The panel, in partnership with the USC Center for the Pre-Modern World and Rancho Mirage Writers Festival, features: Elizabeth A. R. Brown, Professor Emerita of History at Brooklyn College and The Graduate Center, CUNY; Dallas Denery, author and professor of history at Bowdoin College; Sara Gorman, mental health expert and author of Denying to the Grave: Why We Ignore The Facts That Will Save Us; Norbert Schwarz, Provost Professor in the Department of Psychology and USC Marshall School of Business and co-director of the USC Dornsife Mind and Society Center. Moderated by Kamy Akhavan, CPF executive director.

Who Will Benefit

–  Those who want to understand how modern conspiracy theories have been influenced by the psychology of the medieval world
–  Mental health experts hoping to further grasp the historical context of groups like QAnon and anti-vaccination activists
–  Those looking to explore how individuals’ pre-existing values determine their belief in conspiracy theories

About Our Featured Faculty

Kambiz “Kamy” Akhavan, former CEO of ProCon.org, the nation’s leading source of nonpartisan research on controversial issues, now leads the Center for the Political Future (CPF) at USC. As the executive director, Akhavan oversees the operations of all Center components including the Unruh Institute of Politics, the Fellow’s Program, the USC Dornsife Poll, and community and global engagement.

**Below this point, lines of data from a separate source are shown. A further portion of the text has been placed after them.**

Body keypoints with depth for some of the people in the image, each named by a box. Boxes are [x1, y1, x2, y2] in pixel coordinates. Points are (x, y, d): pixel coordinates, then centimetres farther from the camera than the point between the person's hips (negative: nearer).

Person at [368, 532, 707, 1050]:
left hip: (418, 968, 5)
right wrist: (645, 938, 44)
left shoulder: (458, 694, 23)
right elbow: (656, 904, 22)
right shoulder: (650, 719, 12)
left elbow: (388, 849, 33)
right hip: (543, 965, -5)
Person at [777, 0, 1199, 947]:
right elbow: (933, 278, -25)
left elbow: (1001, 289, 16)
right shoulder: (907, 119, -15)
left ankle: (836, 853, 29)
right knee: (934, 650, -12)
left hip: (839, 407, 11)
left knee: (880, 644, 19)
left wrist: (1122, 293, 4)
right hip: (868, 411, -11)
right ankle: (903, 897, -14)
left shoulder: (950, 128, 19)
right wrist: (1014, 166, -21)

Akhavan writes and speaks on numerous topics including the origins of and solutions to political polarization, improving interpersonal communication, the awesome power of debate, how to burst echo chambers, nonprofit leadership, digital marketing, critical thinking, civics education and how to teach controversial issues in your classroom. In addition to those topics, Akhavan is a moderator, panelist and keynote speaker on specific issues from marijuana legalization to gun control and from the death penalty to physician-assisted suicide.

With more than 20 years of experience in bridging divides at national levels, Akhavan’s work has served more than 200 million people, including students at more than 12,000 schools in all 50 states and 100 countries. He has been published and interviewed in textbooks, magazines, television, radio, newspapers and websites including Reuters, Associated Press, Fox News, ABC, Washington Post, NPR, CNN and CBS. Akhavan was born in Iran, grew up in southern Louisiana, and has lived in California for more than 25 years. He holds a BA and MA in History from UCLA.

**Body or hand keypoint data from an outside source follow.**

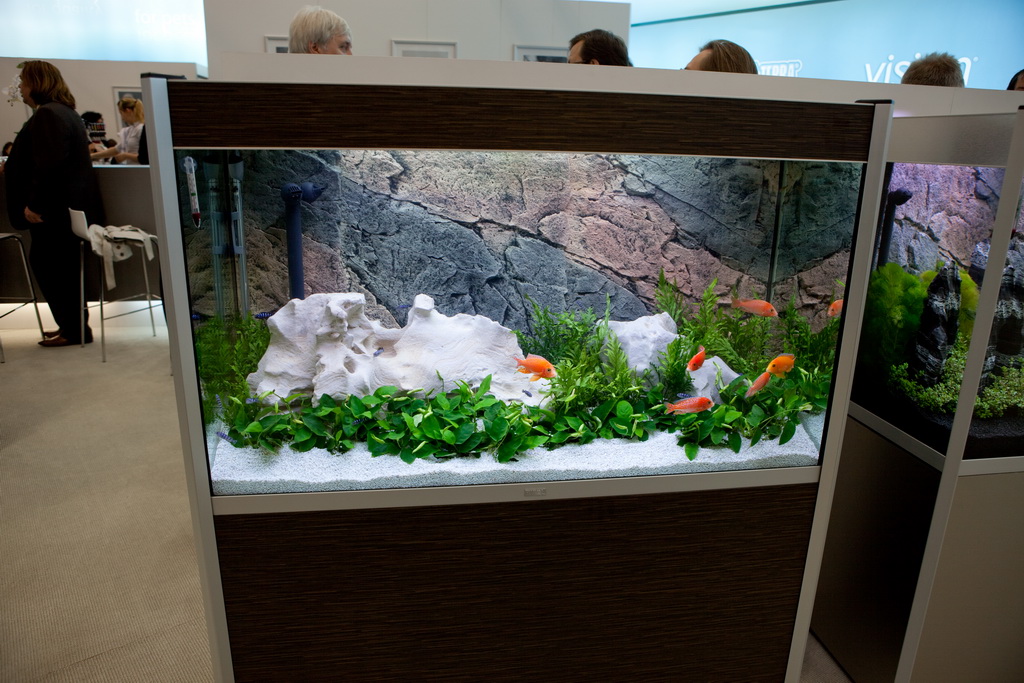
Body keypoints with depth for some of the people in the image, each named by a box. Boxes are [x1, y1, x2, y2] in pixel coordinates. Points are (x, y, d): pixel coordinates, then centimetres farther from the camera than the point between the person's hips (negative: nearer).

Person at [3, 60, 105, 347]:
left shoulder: (47, 115, -15)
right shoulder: (65, 112, 18)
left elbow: (48, 166, -24)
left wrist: (34, 204, -21)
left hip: (55, 209, -10)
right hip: (68, 205, 10)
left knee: (51, 268, -4)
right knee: (62, 268, 15)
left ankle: (74, 330, 2)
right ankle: (72, 325, 21)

Norbert Schwarz is Provost Professor of Psychology and Marketing at USC Dornsife College of Letters, Arts, and Sciences and USC Marshall School of Business. He is also co-director of the USC Mind and Society Center. Schwarz is an expert in consumer judgment and decision-making. He investigates how subtle contextual influences shape how we make sense of the world, with downstream consequences for consumer behavior, health behavior, and political preferences. Schwarz has been elected to the American Academy of Arts and Sciences, the German National Academy of Science and the Academia Europaea (pan-European academy of arts and sciences). He serves on the editorial boards of leading journals in marketing, psychology and the social sciences. Prior to joining USC, he was the Charles Horton Cooley Collegiate Professor of Psychology, Business and Social Research at the University of Michigan.